[Saved data entries]

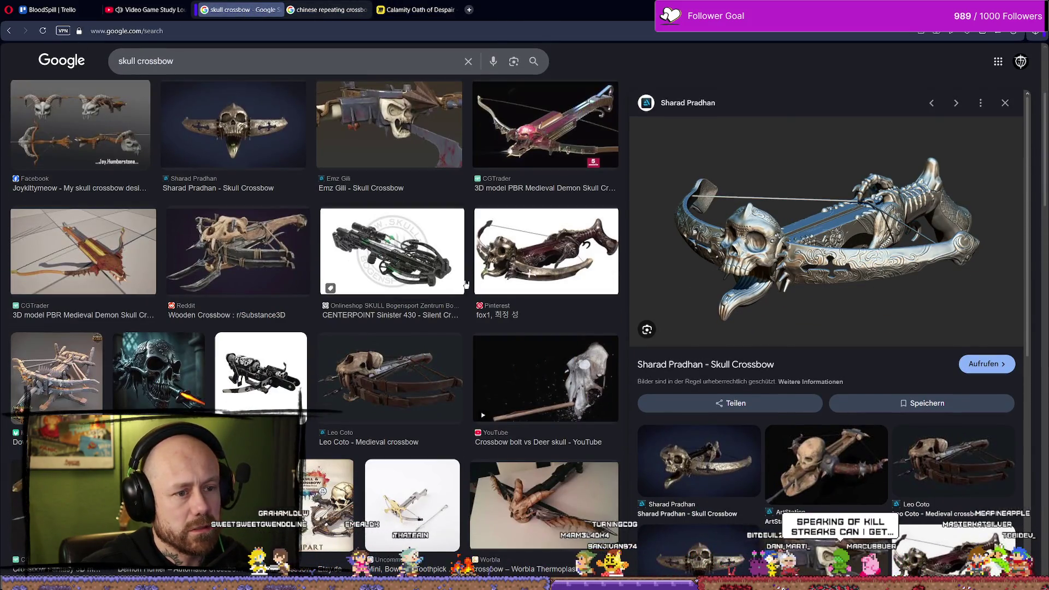
{"action": "scroll", "coordinate": [384, 306], "scroll_direction": "down", "scroll_amount": 2}
{"action": "left_click", "coordinate": [383, 263]}
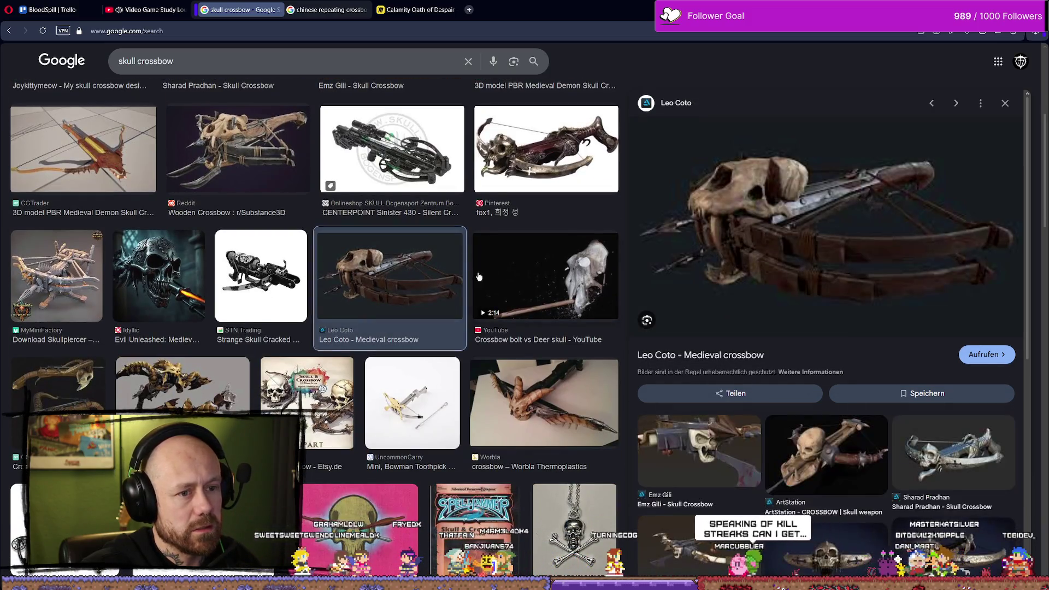
{"action": "scroll", "coordinate": [479, 280], "scroll_direction": "up", "scroll_amount": 2}
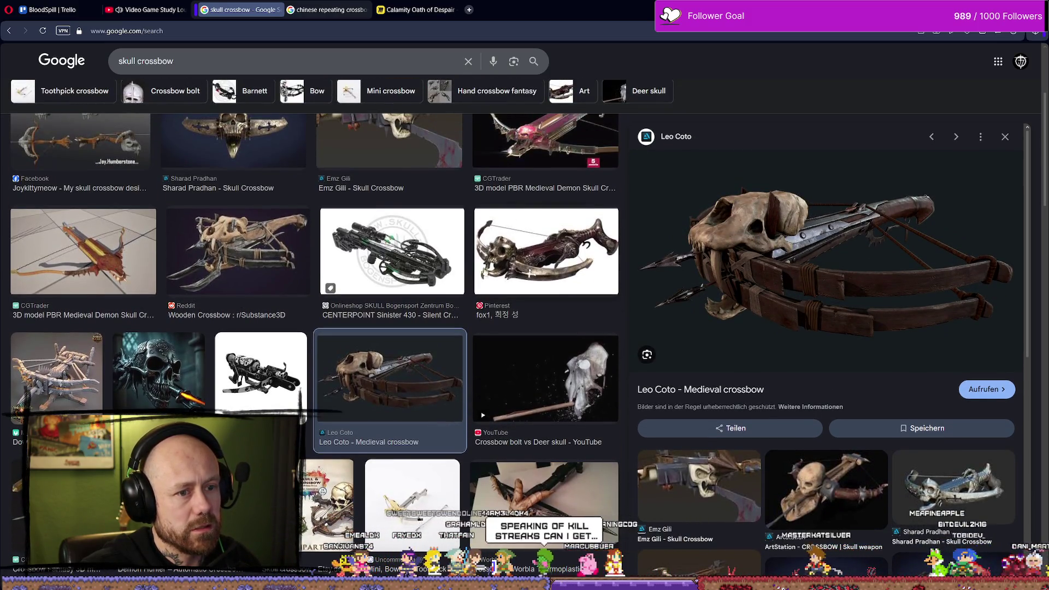
{"action": "left_click", "coordinate": [416, 261]}
{"action": "left_click", "coordinate": [238, 252]}
{"action": "scroll", "coordinate": [533, 329], "scroll_direction": "up", "scroll_amount": 3}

Description of the task ::
Transcribe all entries above exactly. Omit the pictures.

Your solution ::
{"action": "scroll", "coordinate": [384, 306], "scroll_direction": "down", "scroll_amount": 2}
{"action": "left_click", "coordinate": [383, 263]}
{"action": "scroll", "coordinate": [479, 280], "scroll_direction": "up", "scroll_amount": 2}
{"action": "left_click", "coordinate": [416, 261]}
{"action": "left_click", "coordinate": [238, 252]}
{"action": "scroll", "coordinate": [533, 329], "scroll_direction": "up", "scroll_amount": 3}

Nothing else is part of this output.